→ Text section
I'm not entirely sure what Chekov is trying to say with this story--surely it is about what is important in life, and it certainly wasn't any of the things Nikolay already had.  He seems to distain art as an answer--N.  is not much of a patron, doesn't care, in particular, for Katya's passion.  He's a bit of a dried fish about this, in my eyes.  I think I should re-read the ending.

Okay, I reread it, and I think at the end he maybe decides he is happy, at least happier than Katya.  He's leaving his responsibilities to go to the Crimea.  He asks her repeatedly to have lunch with him, but she refuses.  She's unhappy about letters from the suitor, who it seems is declaring his feelings--I assume she does not return them.  She is begging him for advice for what to do with her life, and like before, with a student asking for a dissertation topic, he resents and resists this. She is the one who followed him, wants to know where he's going next--he is vague.  I don't entirely know what to make of this.  It really doesn't seem like a romantic relationship in any way--just one of those "two lost souls, swimming in a fishbowl" sort of things--the next closest thing.  Their relationship maybe has nowhere else to go?  But why can't they just hang out?  Bring on the Magical Realism...

September 20:  I am reading Dostoyevsky again,  this  time Notes From the Underground.  I'm thinking Sartre must have read this as inspiration for Nausea.   The narrator, who speaks in first person, does not develop any kind of plot, just like Nausea.  He's really just parsing the meaning of life, and rather desperate for meaning outside of science, and returns again and again to the concept of, well, free will, but he rather makes it seem perverse, that man proves his humanity by defying the rules of logic and science and harming himself, with ridiculous choices, over and over. I feel not just sympathetic, but a peculiar empathy for this position, which I rather feel I've done again and again to myself in my life.

→ Data extracts
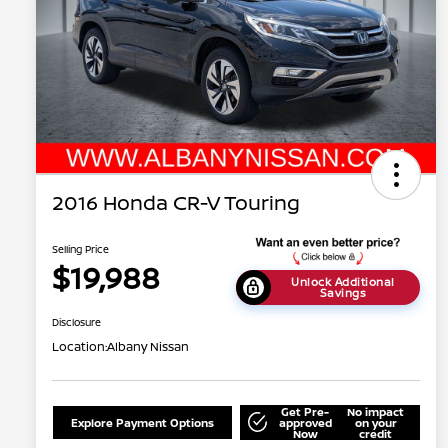
2016 Honda CR-V Touring
Selling Price
$19,988
Unlock Additional
Savings
Disclosure
Location:
Albany Nissan
Get Pre-
No impact
Explore Payment Options
approved
on your
Now
credit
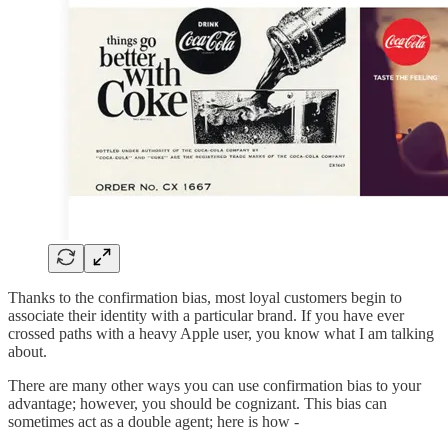
Thanks to the confirmation bias, most loyal customers begin to
associate their identity with a particular brand. If you have ever
crossed paths with a heavy Apple user, you know what I am talking
about.
There are many other ways you can use confirmation bias to your
advantage; however, you should be cognizant. This bias can
sometimes act as a double agent; here is how -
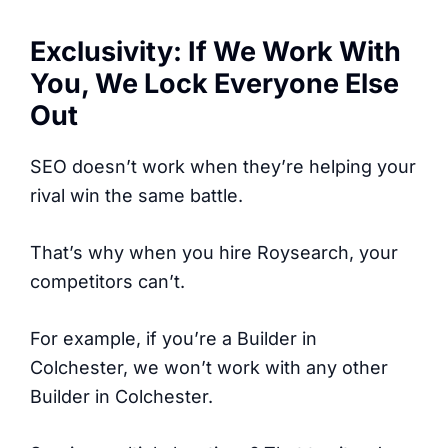
Exclusivity: If We Work With
You, We Lock Everyone Else
Out
SEO doesn’t work when they’re helping your
rival win the same battle.
That’s why when you hire Roysearch, your
competitors can’t.
For example, if you’re a Builder in
Colchester, we won’t work with any other
Builder in Colchester.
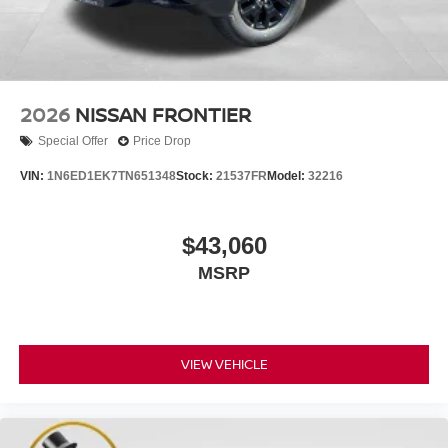
2026
NISSAN FRONTIER
Special Offer
Price Drop
VIN:
1N6ED1EK7TN651348
Stock:
21537FR
Model:
32216
$43,060
MSRP
VIEW VEHICLE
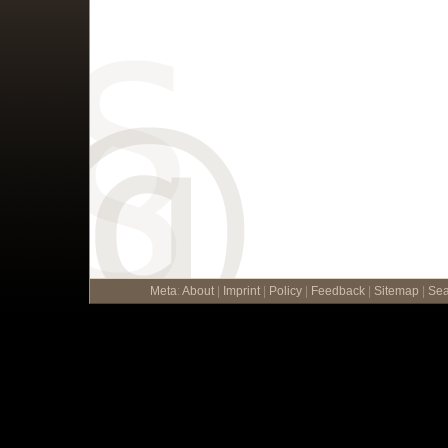
Meta
:
About
|
Imprint
|
Policy
|
Feedback
|
Sitemap
|
Sea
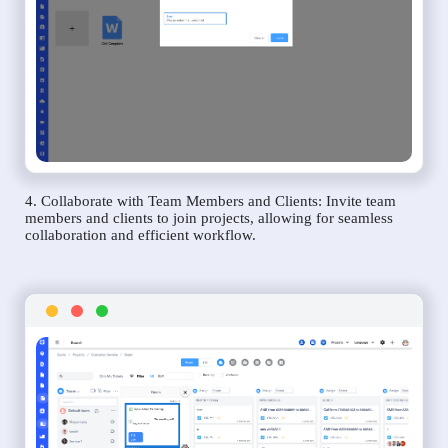
4. Collaborate with Team Members and Clients: Invite team
members and clients to join projects, allowing for seamless
collaboration and efficient workflow.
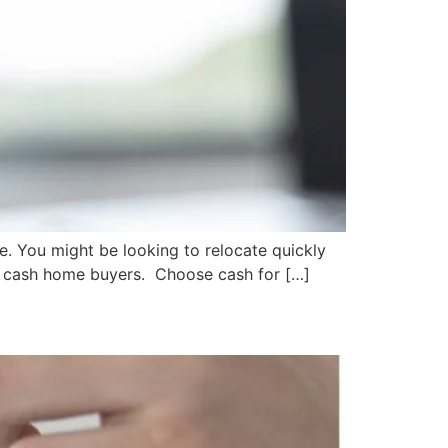
ce. You might be looking to relocate quickly
 is cash home buyers. Choose cash for […]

→ Assignment A
Answer these questions using the reading notes above.
(i) Where is Nikolay going when he leaves his responsibilities?
(ii) What does Katya refuse each time Nikolay asks?
(iii) Which Dostoyevsky work is being read on September 20?
→ Assignment B
Carry on the reading notes on Notes From the Underground from the point where they stop.

→ Answer area A
(i) To the Crimea.
(ii) To have lunch with him.
(iii) Notes From the Underground.

→ Answer area B
 Just when I start to be physically comfortable--like I could just rest on my accomplishments, ride comfortably into the sunset--I decide I want some ridiculous other thing that will seriously jeopardize my life.  It's somehow proof of my trueness, my center--I don't know.  Me.  It's one thing to do this when you're young and resilient , another when you're closing in on the end of days--but at least this time I'm not carrying the weight of ones who are dependent on me. Or that soon will be true.

I really feel this narrative voice speaking to me--loudly.

September 24:  I am reading this so slowly, like maybe 3 pages per night, that I might as well be reading it in the original Russian.  But, it's that dense, if you really want to get into the depth of it.  Right now I'm reading this part about his definition of the Russian version of romanticism--the narrator seems to be claiming it's deeper, better, perhaps more human, than the Transcendental, French or German versions (Sorrows of Young Werther, and all that). It seems to do with practicality.   I think what he's getting at is the Russian romantic can lead a surface, practical life, yet still maintain a sense of depth and remain sort of tuned to life's beauty --not turning it off in some sort of false dilemma, as if the two cannot exist together.  It's an interesting observation, and maybe it even gets to the source of something about the Russian character I like so much...lemme see if I can internet a good quote....

eh--this will have to do: Russian Romanticism is “to see everything, and to see often incomparably more clearly than our very most positive minds do.”.  It upholds the idea of "The beautiful and the sublime" (my book's translation, others say "lofty"  but I like "sublime" better---it goes into your skin rather than up in the sky, far away), even if the Russian allows himself to succeed in the real world.  This is in direct contrast to the European Romantic, who seems to feel it is an either/or situation:  you choose antisocial , nonconformist behavior in order to maintain the sense of beauty, to live it daily.  If you don't you become the mindless, hard, practical drone--all reason, no beauty or depth, no acknowledgement of a fuller sense of life's mysteries. Or at least D. is claiming this.

I think there is much to this idea, and it is really, really interesting to me.  For all my love of Romanticism as a form of literature, I have avoided its origin, The Sorrows of Young Werther, because it has never appealed to me--like it verges on the melodramatic or something.  I know the plot--understand the sentiment. Werther commits suicide for love.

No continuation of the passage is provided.